In a hole in the ground there lived a hobbit.
Every fandom on the internet has its own niche holidays. For fans of the film Mean Girls, it’s October 3rd (a seemingly random date, but the day that Cady remembers her crush asking her what day it was). For Star Wars fans the world over, it’s May 4th as it reminds people of an iconic phrase from the franchise (“May the Force be with you.”)
And while I acknowledge some of those days, the one that will perhaps be the most iconic to me is September 22nd. See, September 22 is a day that fans of J.R.R. Tolkien’s Middle-earth have dubbed “Hobbit Day” as it’s the day that both Bilbo and Frodo Baggins, the protagonists of Tolkien’s The Hobbit and The Lord of the Rings trilogy respectively, share as their birthday.
Fans of these stories celebrate in different ways. Some might consume food the way a hobbit might. Others may reread the books or marathon the films.
As for myself, I always tend to get a bit contemplative on September 22nd the way I imagine the Bagginses may have as they sat down to write the books about their adventures. I reflect on my own family and how I found the books in the first place.
And for that, I can really only blame my uncle.
Years ago when I was a child on a visit to my grandparents’ apartment over the holidays, I remember climbing up into my uncle’s loft bedroom, his sanctuary from the rest of his family, and spying a golden cardboard box amongst his books. This box turned out to be a boxed set of The Hobbit and the Lord of the Rings trilogy. Curious, and handling the books as carefully as I might have something particularly breakable, I drew them out of their protective box and stared at the pictures on the covers.
Sadly, this happened so long ago that I don’t recall what editions of the trilogy these were anymore. I haven’t seen his copies in a very long time, and I no longer recall what any of those pictures looked like. However, I do remember being fascinated by the cover art. I was already an avid fantasy fan (stories about dragons were my absolute favorite, even as a tiny child), and the fact that the pictures on these covers spoke of places that clearly didn’t exist delighted me.
I remember turning back to my uncle and asking him if I could read these books because I was so enamored with the covers. Sadly, my uncle’s answer was no, but only because they were too advanced for my reading level at the time.

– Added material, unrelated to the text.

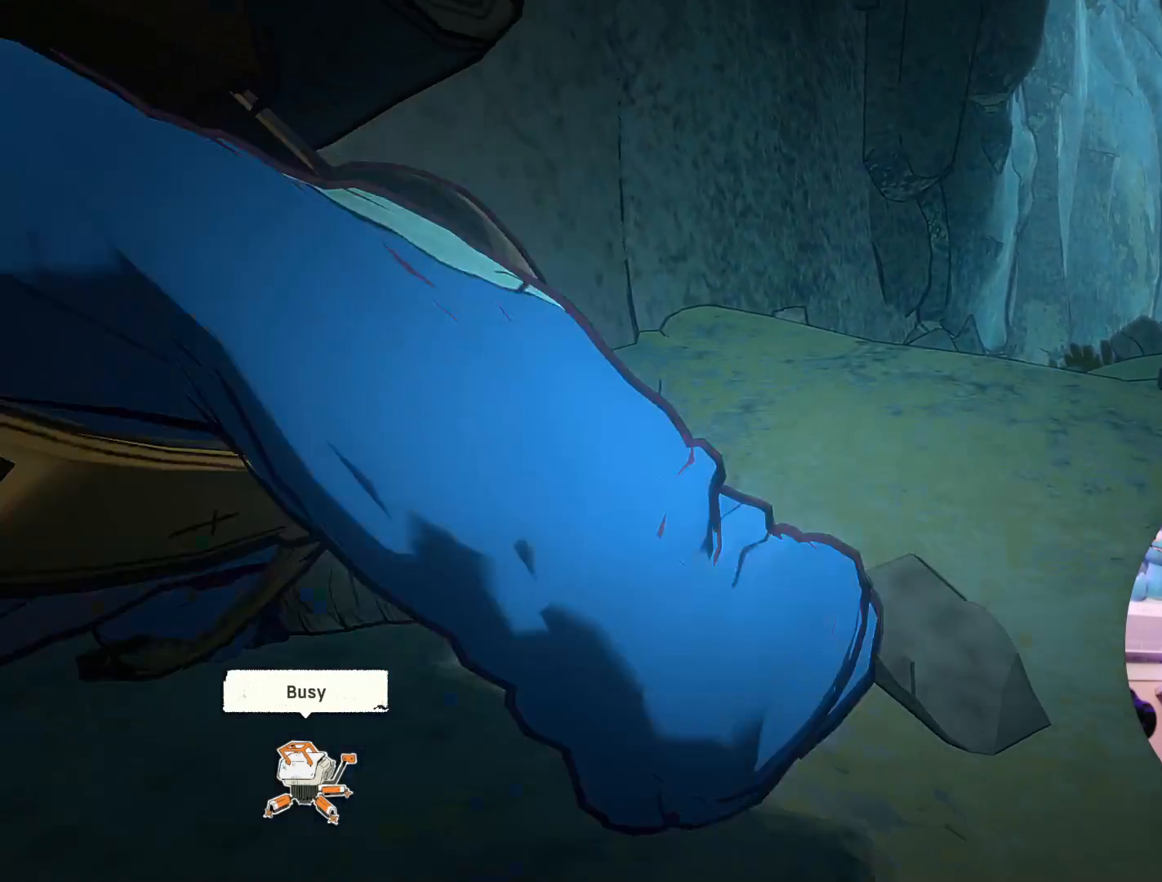
{"buttons": [], "left_stick": "up-right", "right_stick": "center", "events": []}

But little me didn’t want to be denied a good story, and I begged him to tell me what the books were about. This, at least, he was willing to do for me, and I snuggled up next to him as he pointed out the characters on the covers of the books and told me about Bilbo’s adventures to the Lonely Mountain, and then Frodo’s adventures with the Fellowship and their quest to destroy the One Ring.
I was hooked from that point on.
Eventually, the day came when my uncle finally allowed me to bring his boxed set home with me after one holiday, and I remember carefully wrapping them up in my luggage because to my mind, these books were valuable and I didn’t want anything to happen to them while they were in my care. The first time I cracked open his copy of The Hobbit, I did so as carefully as possible as they were old and I was terrified of ruining what I perceived to be my uncle’s favorite books. But I devoured them over the course of that year, savoring them and the adventure they were bringing me on. Every holiday after that, my uncle made sure to leave that boxed set somewhere where I could get to them so I could read them while we were visiting.

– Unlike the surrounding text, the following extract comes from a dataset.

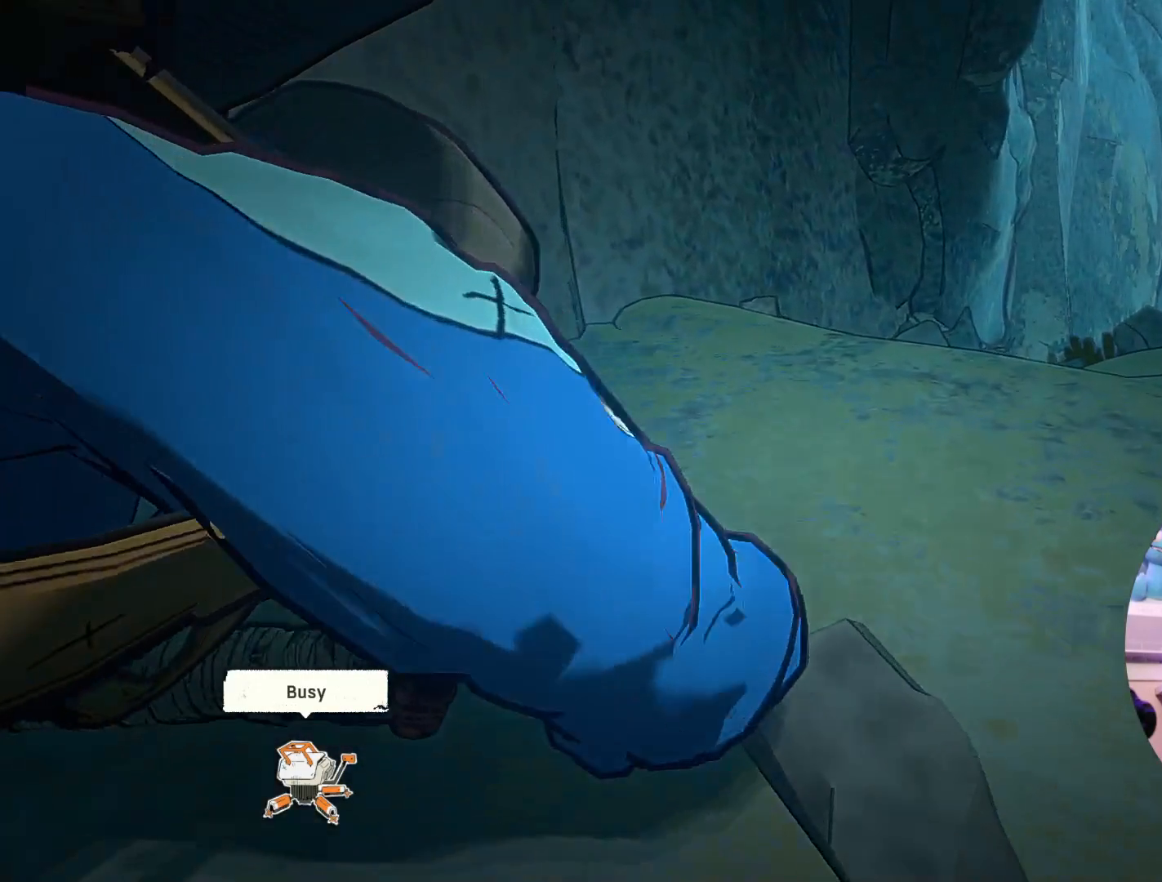
{"buttons": [], "left_stick": "up-right", "right_stick": "center", "events": []}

My uncle would eventually gift me my own boxed set of the series one Christmas, and many other Tolkien and Middle-earth books followed after that. He and I would see every single Lord of the Rings and Hobbit film in theatres when they came out. He’d gift me copies of the extended editions of the films that my family and I would occasionally watch on New Years’ Eve as we waited for midnight. The extended editions turned out to be a bit too long for the rest of my family, but I didn’t really care because I was able to share with them something that meant the world to me.

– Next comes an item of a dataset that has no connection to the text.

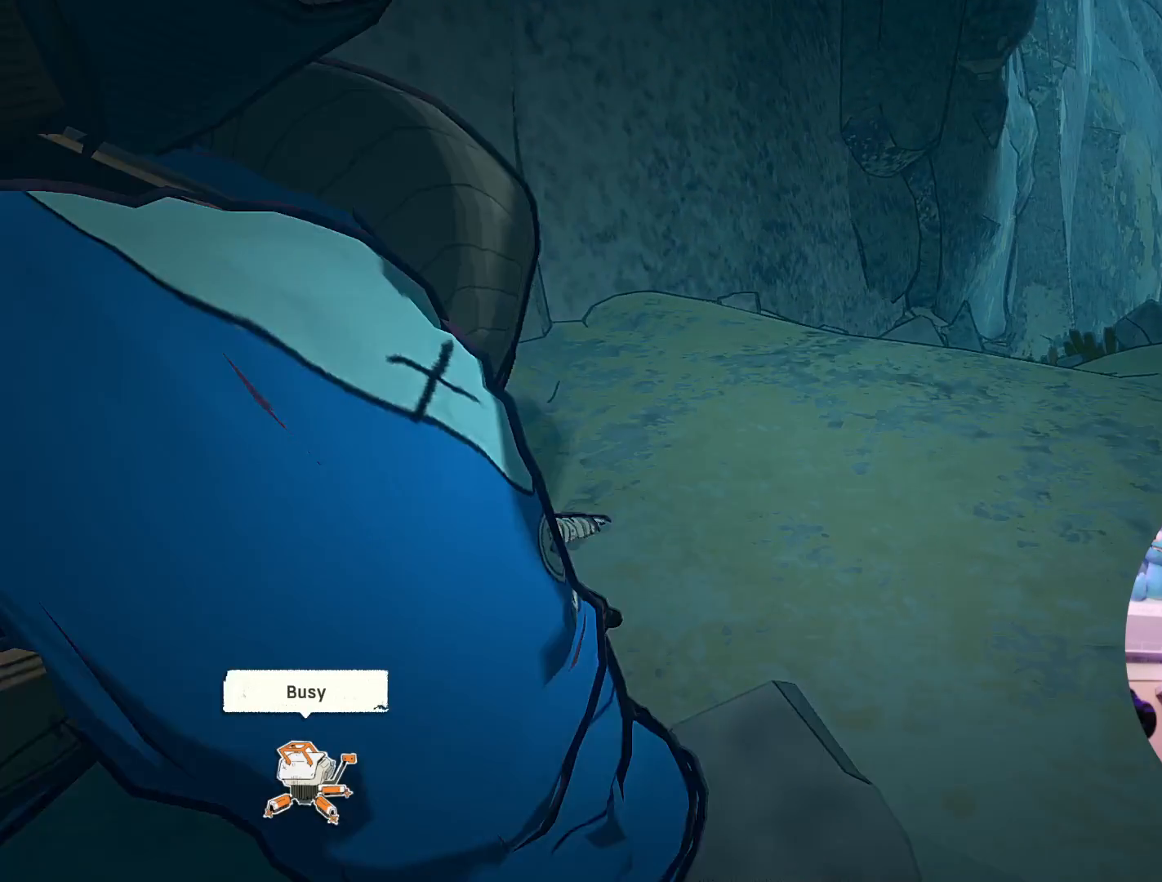
{"buttons": [], "left_stick": "up-right", "right_stick": "center", "events": []}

To my mind, that’s what Hobbit Day should be about and that’s how the stories of Middle-earth should be shared: passed on from one generation to the next because it’s something you love. After all, that’s how The Hobbit came to be. The Hobbit was a bedtime story Tolkien wrote for his children, and in my opinion, that means love was built into the world from the beginning.
So, happy birthday, Bilbo and Frodo, and thank you for being part of my life for as long as you have. Maybe one day, I can share your stories with the next generation as my uncle did for me.